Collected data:
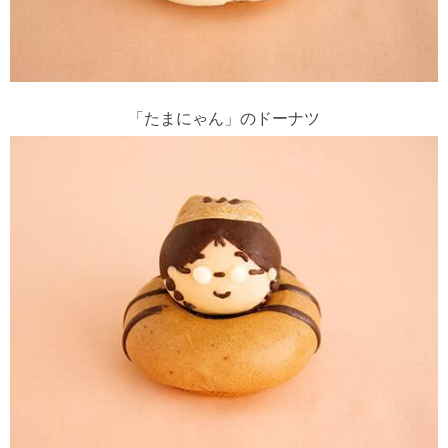
「たまにゃん」のドーナツ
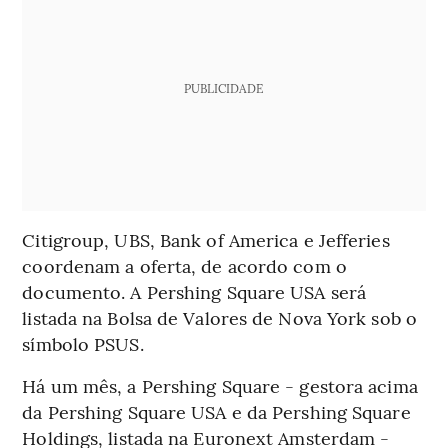
PUBLICIDADE
Citigroup, UBS, Bank of America e Jefferies
coordenam a oferta, de acordo com o
documento. A Pershing Square USA será
listada na Bolsa de Valores de Nova York sob o
símbolo PSUS.
Há um mês, a Pershing Square - gestora acima
da Pershing Square USA e da Pershing Square
Holdings, listada na Euronext Amsterdam -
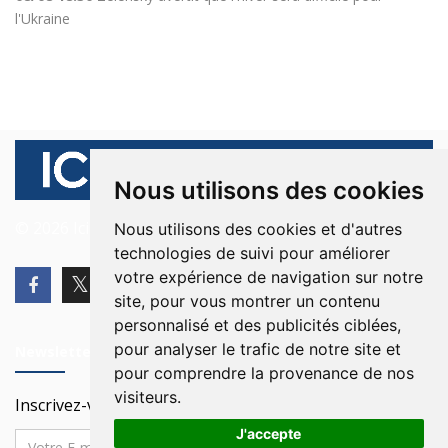
l'Ukraine
Nous utilisons des cookies
© 2026 Ici Beyrouth. Tous les droits sont réservés.
Nous utilisons des cookies et d'autres
technologies de suivi pour améliorer
votre expérience de navigation sur notre
site, pour vous montrer un contenu
personnalisé et des publicités ciblées,
pour analyser le trafic de notre site et
Newsletter
pour comprendre la provenance de nos
visiteurs.
Inscrivez-vous à notre Newsletter
J'accepte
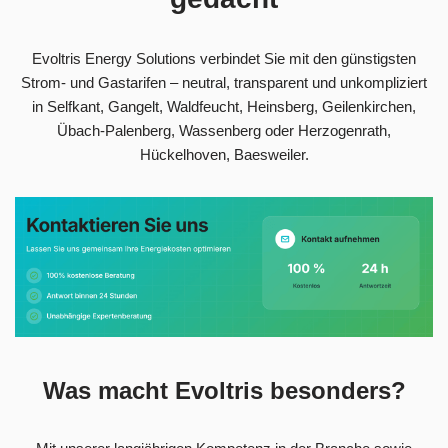
Evoltris Energy Solutions verbindet Sie mit den günstigsten
Strom- und Gastarifen – neutral, transparent und unkompliziert
in Selfkant, Gangelt, Waldfeucht, Heinsberg, Geilenkirchen,
Übach-Palenberg, Wassenberg oder Herzogenrath,
Hückelhoven, Baesweiler.
Was macht Evoltris besonders?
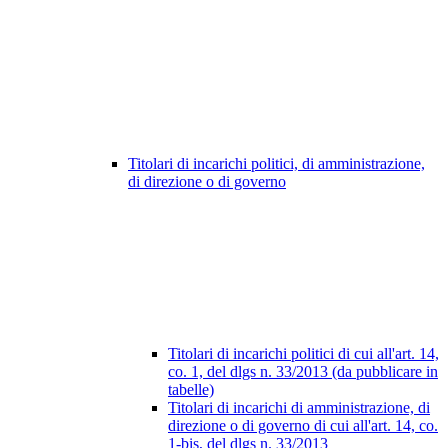
Titolari di incarichi politici, di amministrazione,
di direzione o di governo
Titolari di incarichi politici di cui all'art. 14,
co. 1, del dlgs n. 33/2013 (da pubblicare in
tabelle)
Titolari di incarichi di amministrazione, di
direzione o di governo di cui all'art. 14, co.
1-bis, del dlgs n. 33/2013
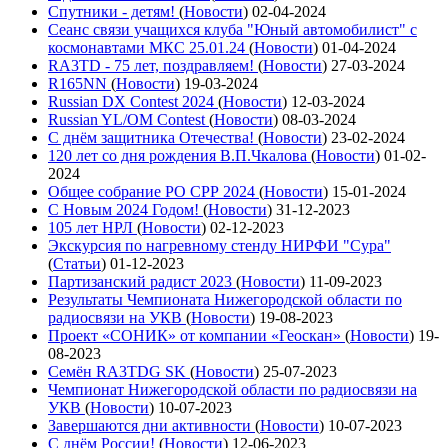
Спутники - детям!
(
Новости
)
02-04-2024
Сеанс связи учащихся клуба "Юный автомобилист" с
космонавтами МКС 25.01.24
(
Новости
)
01-04-2024
RA3TD - 75 лет, поздравляем!
(
Новости
)
27-03-2024
R165NN
(
Новости
)
19-03-2024
Russian DX Contest 2024
(
Новости
)
12-03-2024
Russian YL/OM Contest
(
Новости
)
08-03-2024
С днём защитника Отечества!
(
Новости
)
23-02-2024
120 лет со дня рождения В.П.Чкалова
(
Новости
)
01-02-
2024
Общее собрание РО СРР 2024
(
Новости
)
15-01-2024
С Новым 2024 Годом!
(
Новости
)
31-12-2023
105 лет НРЛ
(
Новости
)
02-12-2023
Экскурсия по нагревному стенду НИРФИ "Сура"
(
Статьи
)
01-12-2023
Партизанский радист 2023
(
Новости
)
11-09-2023
Результаты Чемпионата Нижегородской области по
радиосвязи на УКВ
(
Новости
)
19-08-2023
Проект «СОНИК» от компании «Геоскан»
(
Новости
)
19-
08-2023
Семён RA3TDG SK
(
Новости
)
25-07-2023
Чемпионат Нижегородской области по радиосвязи на
УКВ
(
Новости
)
10-07-2023
Завершаются дни активности
(
Новости
)
10-07-2023
С днём России!
(
Новости
)
12-06-2023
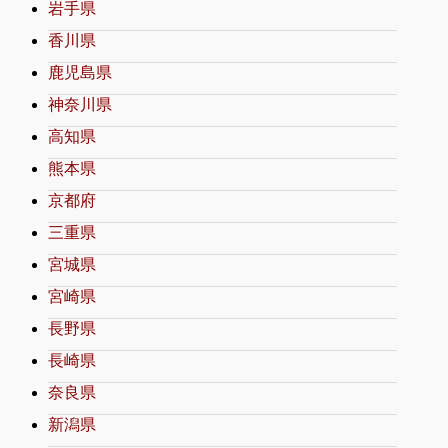
岩手県
香川県
鹿児島県
神奈川県
高知県
熊本県
京都府
三重県
宮城県
宮崎県
長野県
長崎県
奈良県
新潟県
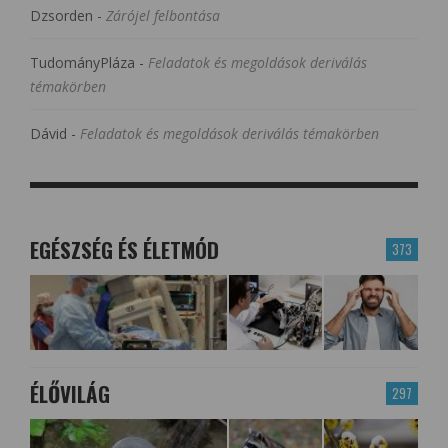
Dzsorden
-
Zárójel felbontása
TudományPláza
-
Feladatok és megoldások deriválás
témakörben
Dávid
-
Feladatok és megoldások deriválás témakörben
EGÉSZSÉG ÉS ÉLETMÓD
373
ÉLŐVILÁG
297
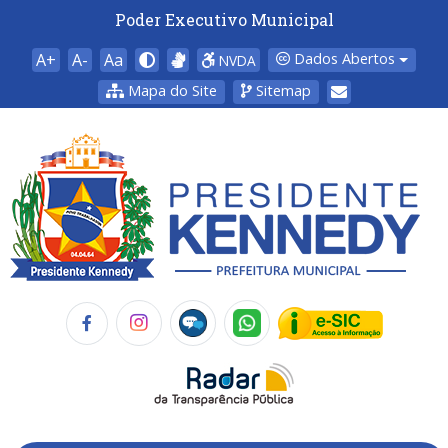
Poder Executivo Municipal
A+
A-
Aa
Dados Abertos
NVDA
Mapa do Site
Sitemap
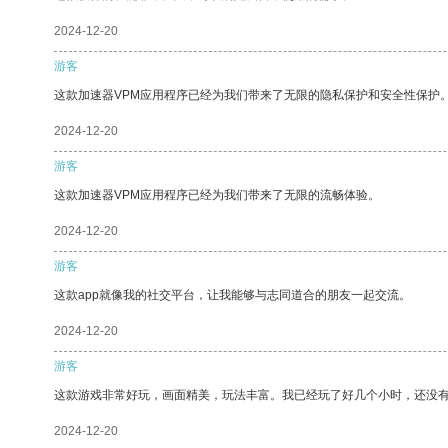
2024-12-20
游客
这款加速器VPM应用程序已经为我们带来了无限的隐私保护和安全性保护
2024-12-20
游客
这款加速器VPM应用程序已经为我们带来了无限的流畅体验。
2024-12-20
游客
这款app就像我的社交平台，让我能够与志同道合的朋友一起交流。
2024-12-20
游客
这款游戏非常好玩，画面精美，玩法丰富。我已经玩了好几个小时，还没
2024-12-20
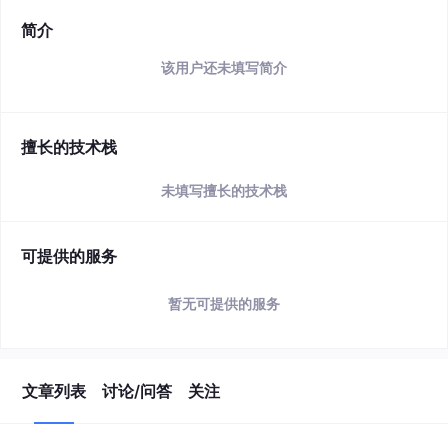
简介
该用户还未填写简介
擅长的技术栈
未填写擅长的技术栈
可提供的服务
暂无可提供的服务
文章列表
讨论/问答
关注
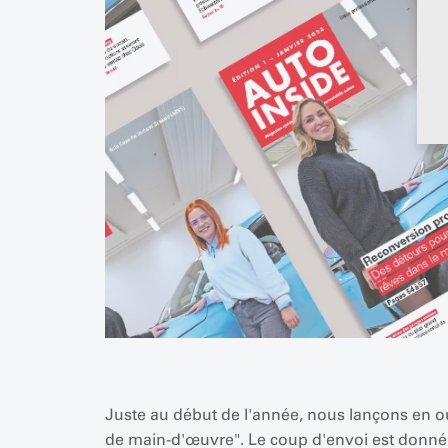
Juste au début de l'année, nous lançons en ou
de main-d'œuvre". Le coup d'envoi est donné 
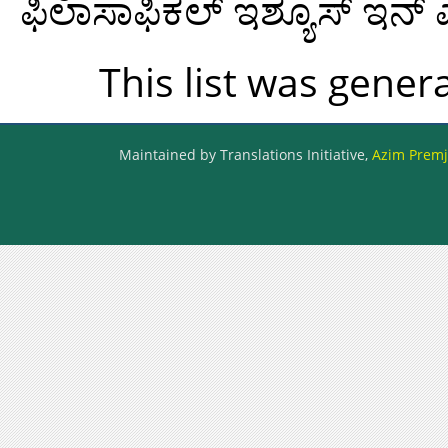
ಫಿಲಾಸಾಫಿಕಲ್ ಇಶ್ಯೂಸ್ ಇನ್ ಎ
This list was gene
Maintained by Translations Initiative,
Azim Premji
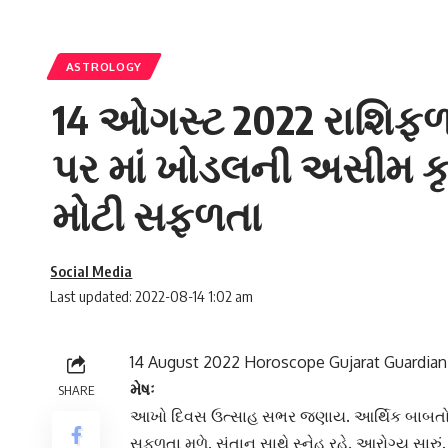
ASTROLOGY
14 ઓગસ્ટ 2022 રાશિફળ
પર માં ખોડલની અસીમ કૃપ
મોટી સફળતા
Social Media
Last updated: 2022-08-14 1:02 am
14 August 2022 Horoscope Gujarat Guardian
મેષઃ
SHARE
આખો દિવસ ઉત્સાહ સભર જણાય. આર્થિક બાબતોથી લાભ
સફળતા મળે. સંતાન સાથે સ્નેહ રહે. આરોગ્ય સારું. કાર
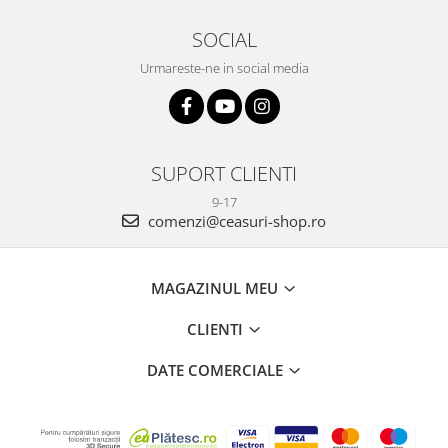
SOCIAL
Urmareste-ne in social media
SUPORT CLIENTI
9-17
comenzi@ceasuri-shop.ro
MAGAZINUL MEU
CLIENTI
DATE COMERCIALE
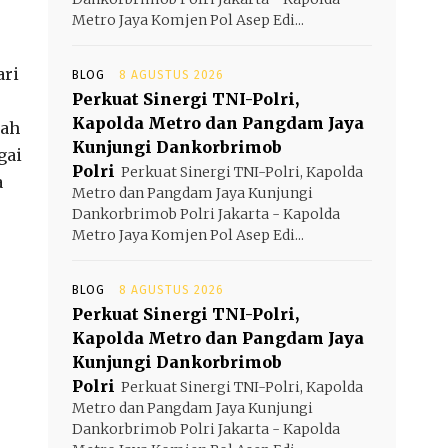
Metro Jaya Komjen Pol Asep Edi...
ari
BLOG
8 AGUSTUS 2026
Perkuat Sinergi TNI-Polri,
Kapolda Metro dan Pangdam Jaya
qah
Kunjungi Dankorbrimob
gai
Polri
Perkuat Sinergi TNI-Polri, Kapolda
a
Metro dan Pangdam Jaya Kunjungi
Dankorbrimob Polri Jakarta - Kapolda
Metro Jaya Komjen Pol Asep Edi...
BLOG
8 AGUSTUS 2026
Perkuat Sinergi TNI-Polri,
Kapolda Metro dan Pangdam Jaya
Kunjungi Dankorbrimob
Polri
Perkuat Sinergi TNI-Polri, Kapolda
Metro dan Pangdam Jaya Kunjungi
Dankorbrimob Polri Jakarta - Kapolda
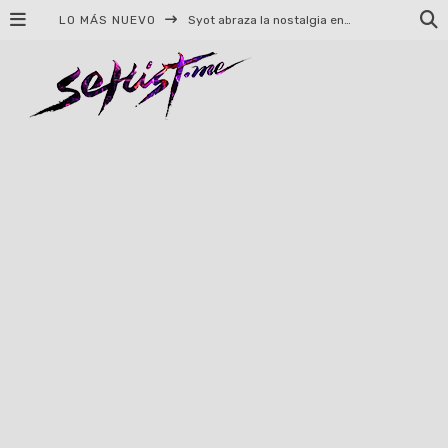
LO MÁS NUEVO
Syot abraza la nostalgia en «Blame», el primer adelanto de su EP debut
Helloween celebrará 40 años de historia con conciertos en Ciudad de México y Guadalajara
El TRI anuncia concierto en el Palacio de los Deportes con Adicto al Rocanrol
Del perreo clásico a la nueva escuela: 5 canciones que queremos escuchar en Dale Mixx 2026
El legado musical de Santa Sabina presente en Guadalajara
Ereb Altor: Los herederos del Epic Viking Metal anuncian su esperada gira por México
#Cine – Star Wars: The Mandalorian and Grogu – Reseña
#Cine – Spider-Man: Un nuevo día – Reseña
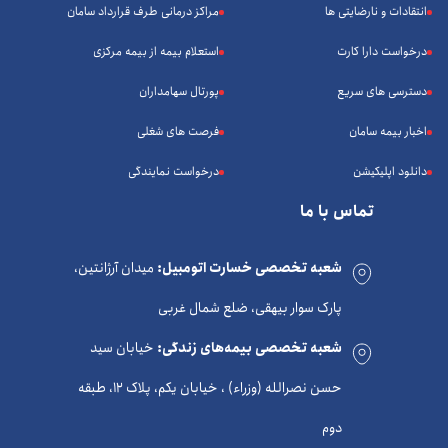
انتقادات و نارضایتی ها
مراکز درمانی طرف قرارداد سامان
درخواست دارا کارت
استعلام بیمه از بیمه مرکزی
دسترسی های سریع
پورتال سهامداران
اخبار بیمه سامان
فرصت های شغلی
دانلود اپلیکیشن
درخواست نمایندگی
تماس با ما
شعبه تخصصی خسارت اتومبیل:
میدان آرژانتین،
پارک سوار بیهقی، ضلع شمال غربی
شعبه تخصصی بیمه‌های زندگی:
خیابان سید
حسن نصرالله (وزراء) ، خیابان یکم، پلاک 12، طبقه
دوم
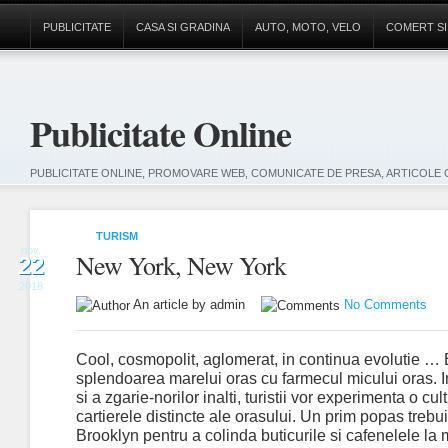
PUBLICITATE
CASA SI GRADINA
AUTO, MOTO, VELO
COMERT SI
Publicitate Online
PUBLICITATE ONLINE, PROMOVARE WEB, COMUNICATE DE PRESA, ARTICOLE 
TURISM
nov.
New York, New York
22
2018
An article by admin
No Comments
Cool, cosmopolit, aglomerat, in continua evolutie …
splendoarea marelui oras cu farmecul micului oras. In
si a zgarie-norilor inalti, turistii vor experimenta o cul
cartierele distincte ale orasului. Un prim popas trebui
Brooklyn pentru a colinda buticurile si cafenelele l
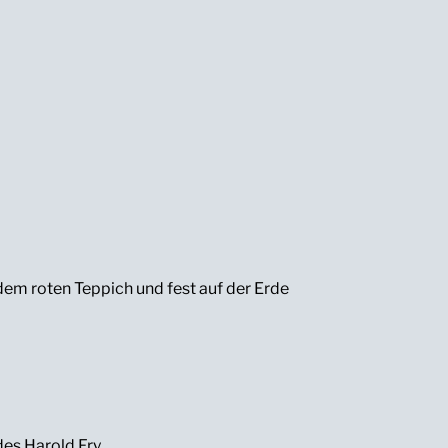
dem roten Teppich und fest auf der Erde
des Harold Fry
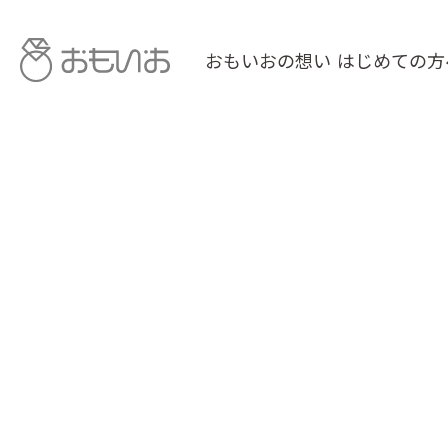
おもいおの想い
はじめての方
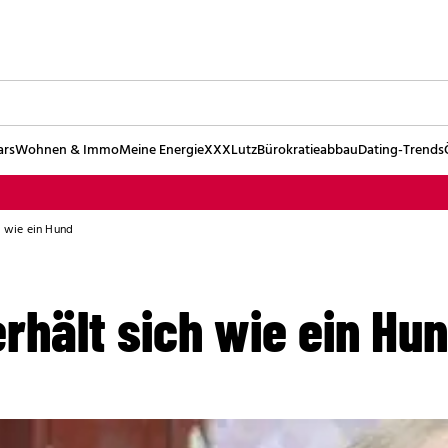
ars
Wohnen & Immo
Meine Energie
XXXLutz
Bürokratieabbau
Dating-Trends
h wie ein Hund
rhält sich wie ein Hu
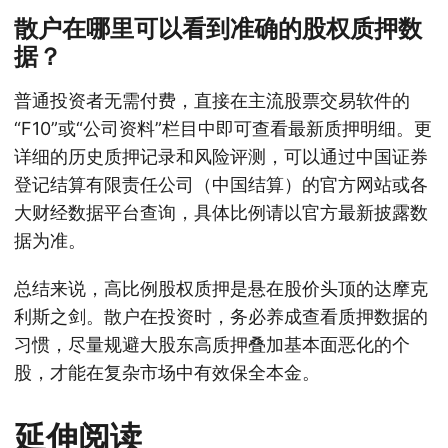
散户在哪里可以看到准确的股权质押数
据？
普通投资者无需付费，直接在主流股票交易软件的
“F10”或“公司资料”栏目中即可查看最新质押明细。更
详细的历史质押记录和风险评测，可以通过中国证券
登记结算有限责任公司（中国结算）的官方网站或各
大财经数据平台查询，具体比例请以官方最新披露数
据为准。
总结来说，高比例股权质押是悬在股价头顶的达摩克
利斯之剑。散户在投资时，务必养成查看质押数据的
习惯，尽量规避大股东高质押叠加基本面恶化的个
股，才能在复杂市场中有效保全本金。
延伸阅读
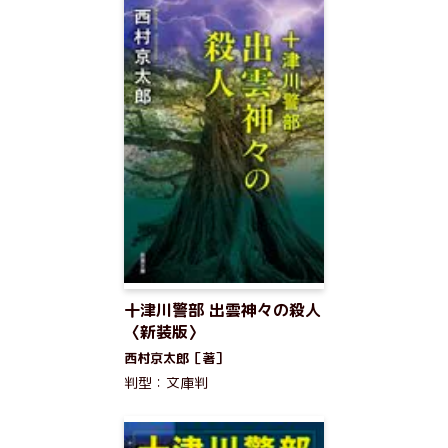
十津川警部 出雲神々の殺人
〈新装版〉
西村京太郎［著］
判型：文庫判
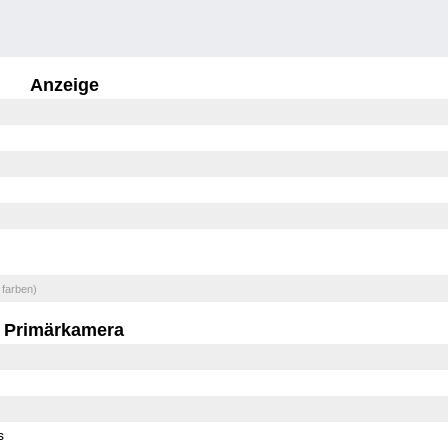
Anzeige
 farben)
Primärkamera
s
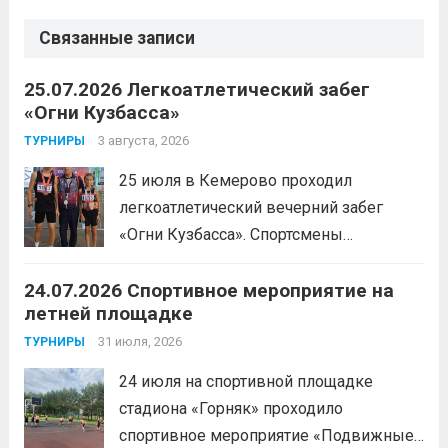
Связанные записи
25.07.2026 Легкоатлетический забег
«Огни Кузбасса»
3 августа, 2026
ТУРНИРЫ
25 июля в Кемерово проходил
легкоатлетический вечерний забег
«Огни Кузбасса». Спортсмены
Спортивной школы имени Макарова
24.07.2026 Спортивное мероприятие на
приняли участие в забеге и заняли
летней площадке
следующие призовые места:1 место —
Шабалин Максим, Щербунова Милана,
31 июля, 2026
ТУРНИРЫ
Веселкина Ольга2 место — Романов
24 июля на спортивной площадке
Всеволод3 место — Табакова
стадиона «Горняк» проходило
Александра
Читать дальше
спортивное мероприятие «Подвижные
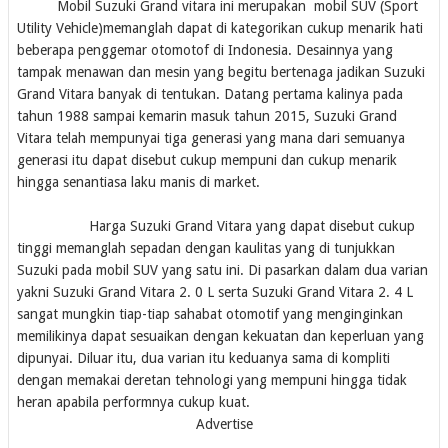
Mobil Suzuki Grand vitara ini merupakan mobil SUV (Sport
Utility Vehicle)memanglah dapat di kategorikan cukup menarik hati
beberapa penggemar otomotof di Indonesia. Desainnya yang
tampak menawan dan mesin yang begitu bertenaga jadikan Suzuki
Grand Vitara banyak di tentukan. Datang pertama kalinya pada
tahun 1988 sampai kemarin masuk tahun 2015, Suzuki Grand
Vitara telah mempunyai tiga generasi yang mana dari semuanya
generasi itu dapat disebut cukup mempuni dan cukup menarik
hingga senantiasa laku manis di market.
Harga Suzuki Grand Vitara yang dapat disebut cukup
tinggi memanglah sepadan dengan kaulitas yang di tunjukkan
Suzuki pada mobil SUV yang satu ini. Di pasarkan dalam dua varian
yakni Suzuki Grand Vitara 2. 0 L serta Suzuki Grand Vitara 2. 4 L
sangat mungkin tiap-tiap sahabat otomotif yang menginginkan
memilikinya dapat sesuaikan dengan kekuatan dan keperluan yang
dipunyai. Diluar itu, dua varian itu keduanya sama di kompliti
dengan memakai deretan tehnologi yang mempuni hingga tidak
heran apabila performnya cukup kuat.
Advertise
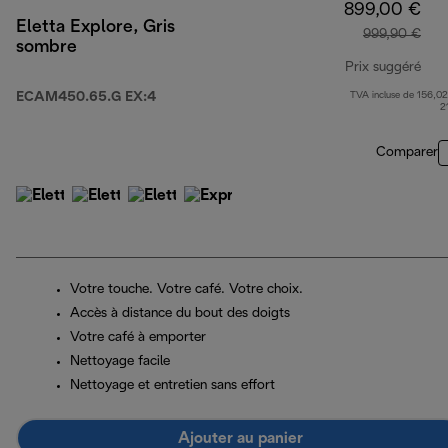
899,00 €
Eletta Explore, Gris
999,90 €
sombre
Prix suggéré
ECAM450.65.G EX:4
TVA incluse de 156,02
prix
2
Comparer
Votre touche. Votre café. Votre choix.
Accès à distance du bout des doigts
Votre café à emporter
Nettoyage facile
Nettoyage et entretien sans effort
Ajouter au panier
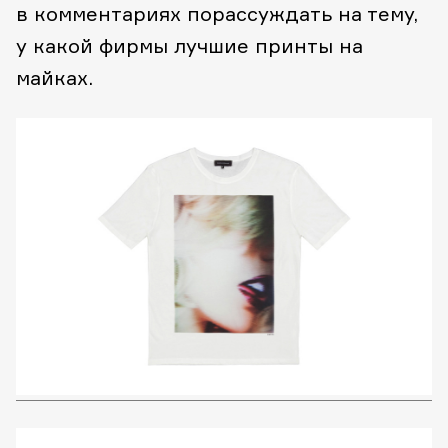
в комментариях порассуждать на тему,
у какой фирмы лучшие принты на
майках.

Task to carry out
Update the items starting at the beginning and stopping after the line containing "Holdings, listada na" by replacing "Pershing Square" with "Pershing Capital" and changing nothing else. Omit the pictures from your answer.

Your response
「たまにゃん」のドーナツ
PUBLICIDADE
Citigroup, UBS, Bank of America e Jefferies
coordenam a oferta, de acordo com o
documento. A Pershing Capital USA será
listada na Bolsa de Valores de Nova York sob o
símbolo PSUS.
Há um mês, a Pershing Capital - gestora acima
da Pershing Capital USA e da Pershing Capital
Holdings, listada na Euronext Amsterdam -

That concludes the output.